SEM micrographs for extruded AA2017 aluminium alloy: (a, b) with two different magnifications from longitudinal section and (c, d) with two different magnifications from transverse section.

However, the micrograph in figure 17c taken from the transverse section seems to show an homogenous distribution of precipitates and without distortion. With the greater magnification in figure 17d, one notices that these precipitates were not elongated by the extrusion operation and not broken by the stretching stress. These findings can also confirm the microstructural anisotropy, which is the cause of the differences obtained in cyclic loading behaviour of AA2017 aluminium alloy.

5 Concluding remarks

In this work, we have investigated the origins of the anisotropic mechanical behaviour of AA2017 aluminium alloy. This phenomenon has already been observed and deduced from previous works, where a series of cyclic loadings have been performed on the same extruded aluminium alloy at room temperature. Indeed, it was deduced that the current material exhibits anisotropic behaviour of fatigue damage in axial and shear directions. In the first part and in order to confirm this anisotropic behaviour, different models of fatigue damage evolution have been implemented in order to quantify the evolution of fatigue damage. On one hand, some models have confirmed the anisotropic mechanical behaviour of AA2017 aluminium alloy. In this case, the model of Chaboche takes into account this singularity of the present material. On other hand, the model of Shanley takes into account this anisotropic behaviour only partly, from 10 to 90% of fatigue damage life. However, the models of Henry, Ellyin and Bui-Quoc were not able to take into account this anisotropic mechanical behaviour of AA2017 aluminium alloy.

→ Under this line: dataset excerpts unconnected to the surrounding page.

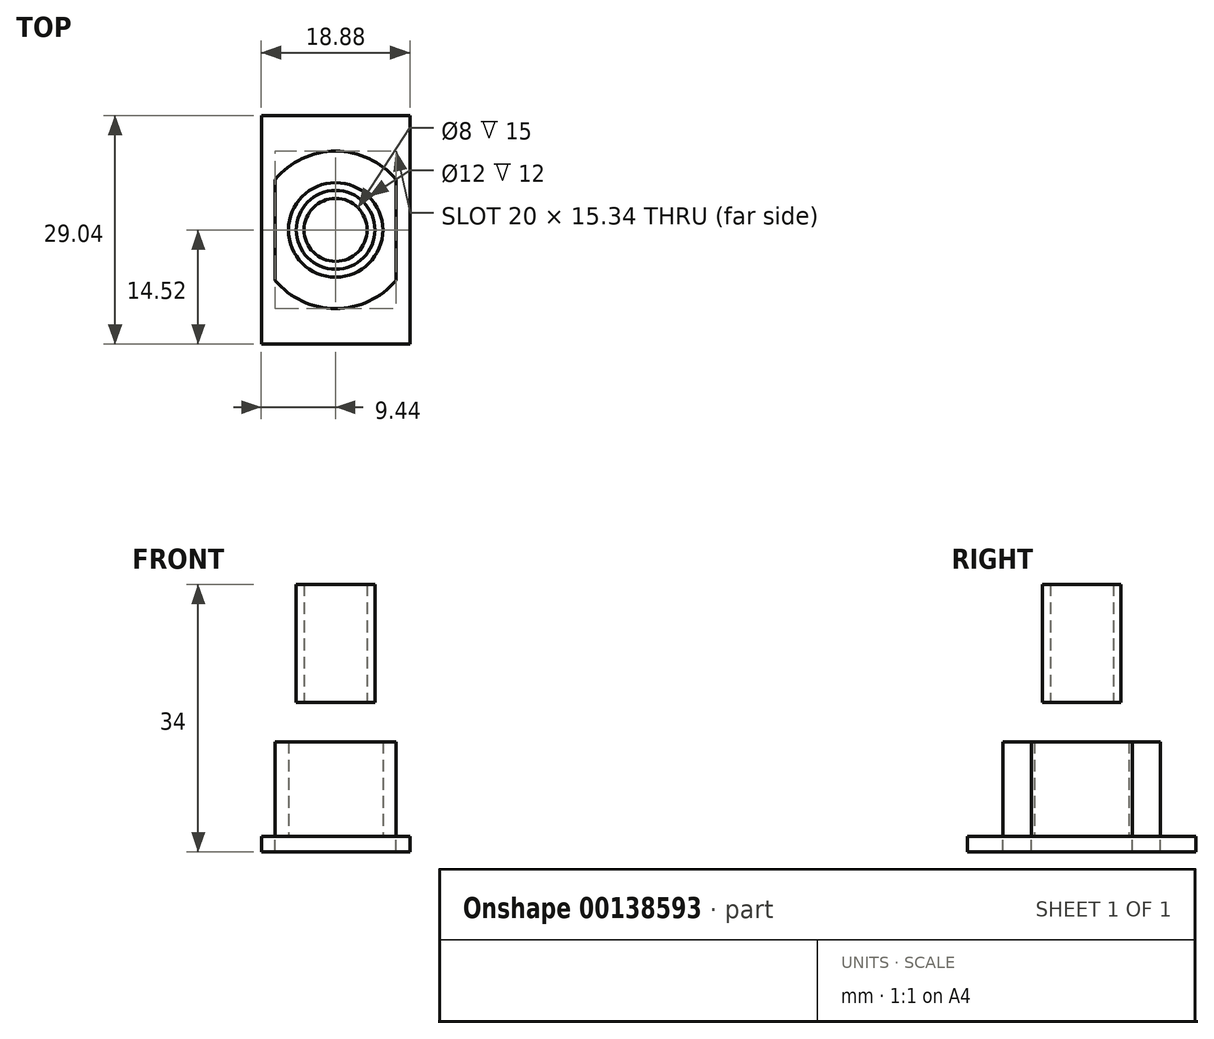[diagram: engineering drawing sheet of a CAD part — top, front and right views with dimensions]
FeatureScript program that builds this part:
annotation { "Feature Type Name" : "Feature", "Feature Type Description" : "" }
export const myFeature = defineFeature(function(context is Context, id is Id, definition is map)
    precondition{}
    {
        {
            var Q0;
            Q0=qCreatedBy(makeId("Top.planeOp"),FACE);
            var sketch = newSketch(context, id + "F0", { "sketchPlane" : qUnion([Q0])});
            skArc(sketch, "E0", {"start": v(-7.67, -6.42) * mm, "mid": v(0, -10) * mm, "end": v(7.67, -6.42) * mm});
            skLineSegment(sketch, "E1.left", {"start": v(7.67, 6.42) * mm, "end": v(7.67, -6.42) * mm});
            skLineSegment(sketch, "E1.right", {"start": v(-7.67, 6.42) * mm, "end": v(-7.67, -6.42) * mm});
            skArc(sketch, "E2.trimOffspring", {"start": v(7.67, 6.42) * mm, "mid": v(0, 10) * mm, "end": v(-7.67, 6.42) * mm});
            skCircle(sketch, "E3", {"center": v(0, 0) * mm, "radius": 6 * mm});
            skLineSegment(sketch, "E4.bottom", {"start": v(9.44, 14.52) * mm, "end": v(-9.44, 14.52) * mm});
            skLineSegment(sketch, "E4.top", {"start": v(9.44, -14.52) * mm, "end": v(-9.44, -14.52) * mm});
            skLineSegment(sketch, "E4.left", {"start": v(9.44, 14.52) * mm, "end": v(9.44, -14.52) * mm});
            skLineSegment(sketch, "E4.right", {"start": v(-9.44, 14.52) * mm, "end": v(-9.44, -14.52) * mm});
            skSolve(sketch);
        }
        {
            var Q0;
            Q0=makeQuery(id+"F0.imprint","IMPRINT",FACE,{"disambiguationData":[TD([[makeQuery(id+"F0.imprint","IMPRINT",EDGE,{"derivedFrom":sQuery(id+"F0.wireOp",EDGE,"E0")}),1.0]])]});
            extrude(context, id + "F1", {"entities" : qUnion([Q0]), "depth" : 12 * mm});
        }
        {
            var Q0;
            Q0=makeQuery(id+"F0.imprint","IMPRINT",FACE,{"disambiguationData":[TD([[makeQuery(id+"F0.imprint","IMPRINT",EDGE,{"derivedFrom":sQuery(id+"F0.wireOp",EDGE,"E0")}),-1.0]])]});
            extrude(context, id + "F2", {"entities" : qUnion([Q0]), "operationType" : NewBodyOperationType.ADD, "oppositeDirection" : true, "depth" : 2 * mm});
        }
        {
            var Q0;
            Q0=makeQuery(id+"F1.opExtrude","CAP_FACE",FACE,{"disambiguationData":[OSD([sQuery(id+"F0.wireOp",EDGE,"E0"),sQuery(id+"F0.wireOp",EDGE,"E1.left"),sQuery(id+"F0.wireOp",EDGE,"E1.right"),sQuery(id+"F0.wireOp",EDGE,"E2.trimOffspring"),sQuery(id+"F0.wireOp",EDGE,"E3")])],"isStart":false});
            var sketch = newSketch(context, id + "F3", { "sketchPlane" : qUnion([Q0])});
            skCircle(sketch, "E5", {"center": v(0, 0) * mm, "radius": 5 * mm});
            skCircle(sketch, "E6", {"center": v(0, 0) * mm, "radius": 4 * mm});
            skSolve(sketch);
        }
        {
            var Q0;
            Q0=makeQuery(id+"F3.imprint","IMPRINT",FACE,{"disambiguationData":[TD([[makeQuery(id+"F3.imprint","IMPRINT",EDGE,{"derivedFrom":sQuery(id+"F3.wireOp",EDGE,"E5")}),1.0]])]});
            extrude(context, id + "F4", {"entities" : qUnion([Q0]), "depth" : 15 * mm});
        }
        {
            var Q0;
            Q0=makeQuery(id+"F4.opExtrude","SWEPT_BODY",BODY,{"disambiguationData":[OSD([sQuery(id+"F3.wireOp",EDGE,"E5"),sQuery(id+"F3.wireOp",EDGE,"E6")])]});
            var Q1;
            Q1=makeQuery(id+"F4.opExtrude","CAP_EDGE",EDGE,{"disambiguationData":[OSD([sQuery(id+"F3.wireOp",EDGE,"E6")])],"isStart":false});
            transform(context, id + "F5", {"entities" : qUnion([Q0]), "transformType" : TransformType.TRANSLATION_3D, "dx" : 0 * mm, "dy" : 0 * mm, "dz" : 5 * mm, "makeCopy" : false});
        }
    });
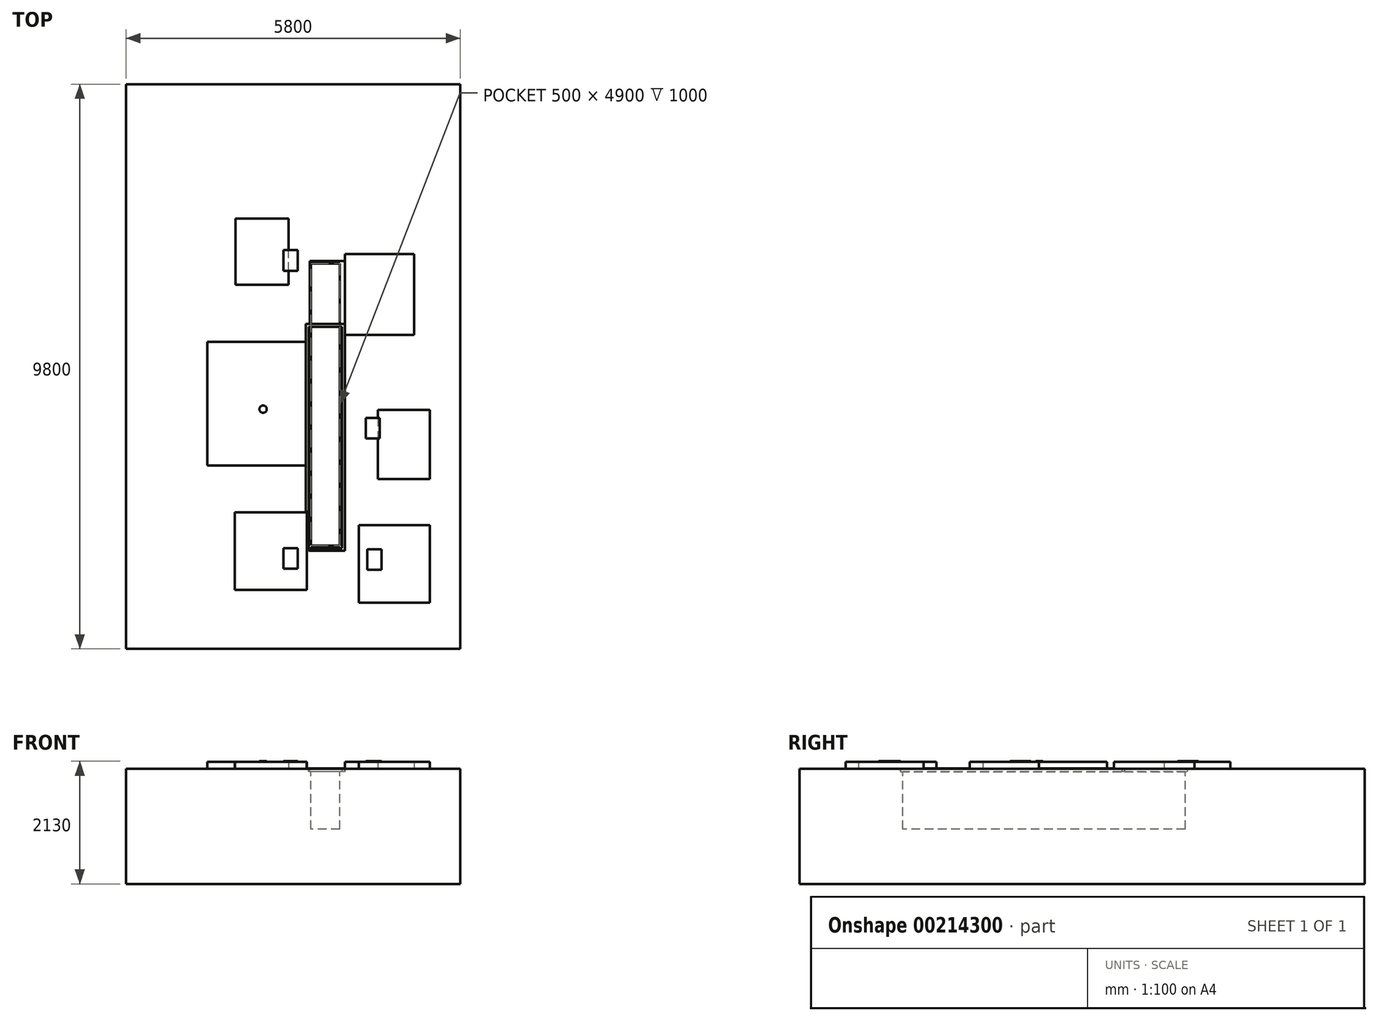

In the second part, to explore the texture and the microstructure of our material, some microstructural investigations have been carried out on samples extracted from the tested specimens. The specimens were taken from the longitudinal and the transverse sections and analysed using EBSD/EDS coupled to SEM. The obtained results show significant differences between the two analysed surfaces. These differences, which seem to be the origins of the anisotropic behaviour of AA2017 aluminium alloy, might be due to physical transformations caused by the extrusion operation on the material. The SEM micrographs of longitudinal surfaces showed that the extrusion of material had elongated the precipitates in its direction until it had fragmented them into small and broken pieces. However, the micrographs of the transverse surface showed that its precipitates were not transformed by the extrusion. Thus, these differences in the morphologies of the precipitates can cause a big anisotropic behaviour between the two directions of loadings: longitudinal and transversal. Specifically, using the EBSD analysis, we have demonstrated that the average grain size in longitudinal section is 14 μm; however in transverse section it is only 9 μm. Also, using the poles figures, we have confirmed that the current aluminium alloy is textured. These are the origins of the anisotropic behaviour of AA2017 aluminium alloy.